You don’t have to document everything from day-1, just have the right tools in place and gradually build a knowledge base. Do this every day and you’ll be grateful you did so at an early stage. Remember, that senior engineer who knows everything about your app might not be with you next month. Or simply won’t have time to teach others when you grow your team and your applications.
- Runbooks. Wikis, shared documents or runbook automation tools like Ansible, Chef, Puppet, etc.
- Operational procedures. Wikis, shared documents.
- Checklists. It doesn’t matter how much you automate, there will always be manual tasks. Just make sure they’re documented somewhere. Checklists are a great way to document steps and to reduce human error.
- Growing an application on AWS is not only about handling high transaction volumes. There are many other factors to consider.

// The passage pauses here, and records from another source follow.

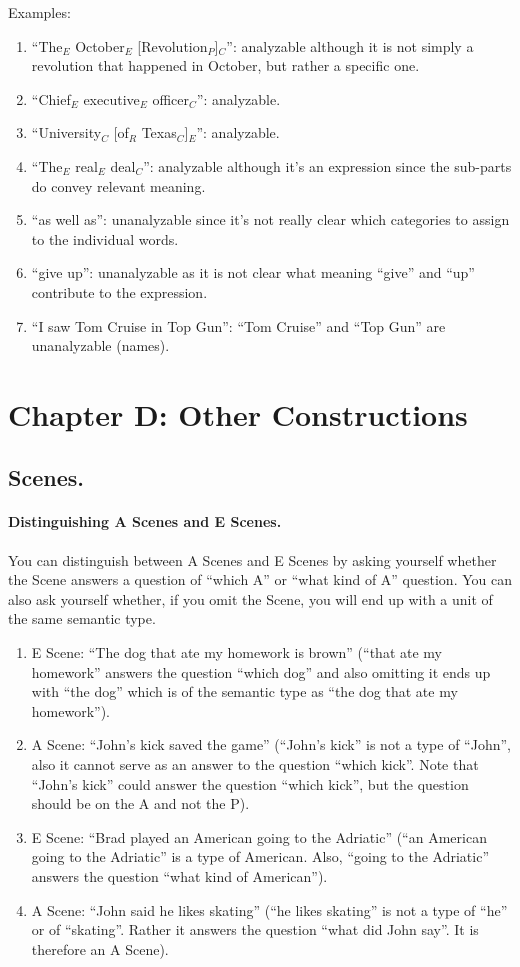 \documentclass[11pt]{article}
\newcommand{\be}{\begin{enumerate}}
\newcommand{\ee}{\end{enumerate}}
\begin{document}
Examples:

\begin{enumerate}
\item
``The$_E$ October$_E$ [Revolution$_P$]$_C$'': analyzable although it is not
simply a revolution that happened in October, but rather a specific one.
\item
``Chief$_E$ executive$_E$ officer$_C$'': analyzable.
\item
``University$_C$ [of$_R$ Texas$_C$]$_E$'': analyzable.
\item
``The$_E$ real$_E$ deal$_C$'': analyzable although it's an expression
since the sub-parts do convey relevant meaning.
\item
``as well as'': unanalyzable since it's not really clear which
categories to assign to the individual words.
\item
``give up'': unanalyzable as it is not clear what meaning ``give'' and ``up'' contribute to the expression.
\item
``I saw Tom Cruise in Top Gun'': ``Tom Cruise'' and ``Top Gun'' are unanalyzable (names).
\end{enumerate}


\section{\large Chapter D: Other Constructions}


\subsection{Scenes.}

\paragraph{Distinguishing A Scenes and E Scenes.} You can distinguish between A Scenes
and E Scenes by asking yourself whether the Scene answers a question of
``which A'' or ``what kind of A'' question. You can also ask yourself whether,
if you omit the Scene, you will end up with a unit of the same semantic
type.
\be
\item
E Scene: ``The dog that ate my homework is brown'' (``that ate my homework''
answers the question ``which dog'' and also omitting it ends up with ``the
dog'' which is of the semantic type as ``the dog that ate my homework'').
\item
A Scene: ``John's kick saved the game'' (``John's kick'' is not a type of
``John'', also it cannot serve as an answer to the question ``which kick''.
Note that ``John's kick'' could answer the question ``which kick'', but the
question should be on the A and not the P).
\item
E Scene: ``Brad played an American going to the Adriatic'' (``an American
going to the Adriatic'' is a type of American. Also, ``going to the Adriatic''
answers the question ``what kind of American'').
\item
A Scene: ``John said he likes skating'' (``he likes skating'' is not a type of
``he'' or of ``skating''. Rather it answers the question ``what did John say''.
It is therefore an A Scene).
\ee
\end{document}
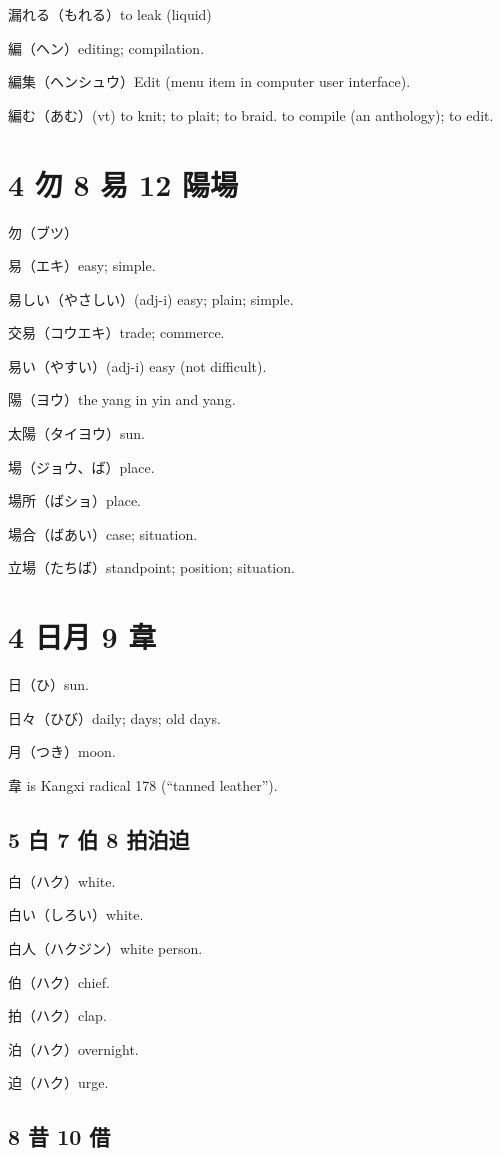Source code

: 漏れる（もれる）to leak (liquid)

編（ヘン）editing; compilation.

編集（ヘンシュウ）Edit (menu item in computer user interface).

編む（あむ）(vt)
to knit; to plait; to braid.
to compile (an anthology); to edit.

\section{4 勿 8 易 12 陽場}

勿（ブツ）

易（エキ）easy; simple.

易しい（やさしい）(adj-i) easy; plain; simple.

交易（コウエキ）trade; commerce.

易い（やすい）(adj-i) easy (not difficult).

陽（ヨウ）the yang in yin and yang.

太陽（タイヨウ）sun.

場（ジョウ、ば）place.

場所（ばショ）place.

場合（ばあい）case; situation.

立場（たちば）standpoint; position; situation.

\section{4 日月 9 韋}

日（ひ）sun.

日々（ひび）daily; days; old days.

月（つき）moon.

韋 is Kangxi radical 178 (``tanned leather'').

\subsection{5 白 7 伯 8 拍泊迫}

白（ハク）white.

白い（しろい）white.

白人（ハクジン）white person.

伯（ハク）chief.

拍（ハク）clap.

泊（ハク）overnight.

迫（ハク）urge.

\subsection{8 昔 10 借}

- Business flows and goals should drive how you scale your systems.
- Don’t over-engineer things too early. Unless you already have a lot of customers.
- Design for failure: reduce its likelihood and reduce recovery time.
- Manage technical debt wisely. Avoid “death by a thousand cuts” and don’t leave structural problems unresolved.
- Monitor as many metrics as possible, from day-1.
- Choose the right AWS region for your applications. Consider user proximity, cost, redundancy options and feature availability.
- Know your AWS infrastructure limits. Execute load tests and do capacity planning.
- Predict AWS cost from the beginning. Avoid sticker shock and save potentially thousands of dollars.
- Don’t forget to automate. Start simple and add automation tasks gradually.
- Use CloudFormation. It has a learning curve and it takes some time to build templates, but it’s really worth it.
- Do Continuous Integration/Delivery/Deployment as early as possible. Start simple and add more features.
- Manage Identity, Access and Security from day-1.
- Document your applications. Start simple and gradually build a knowledge base. Your future team members will thank you for it.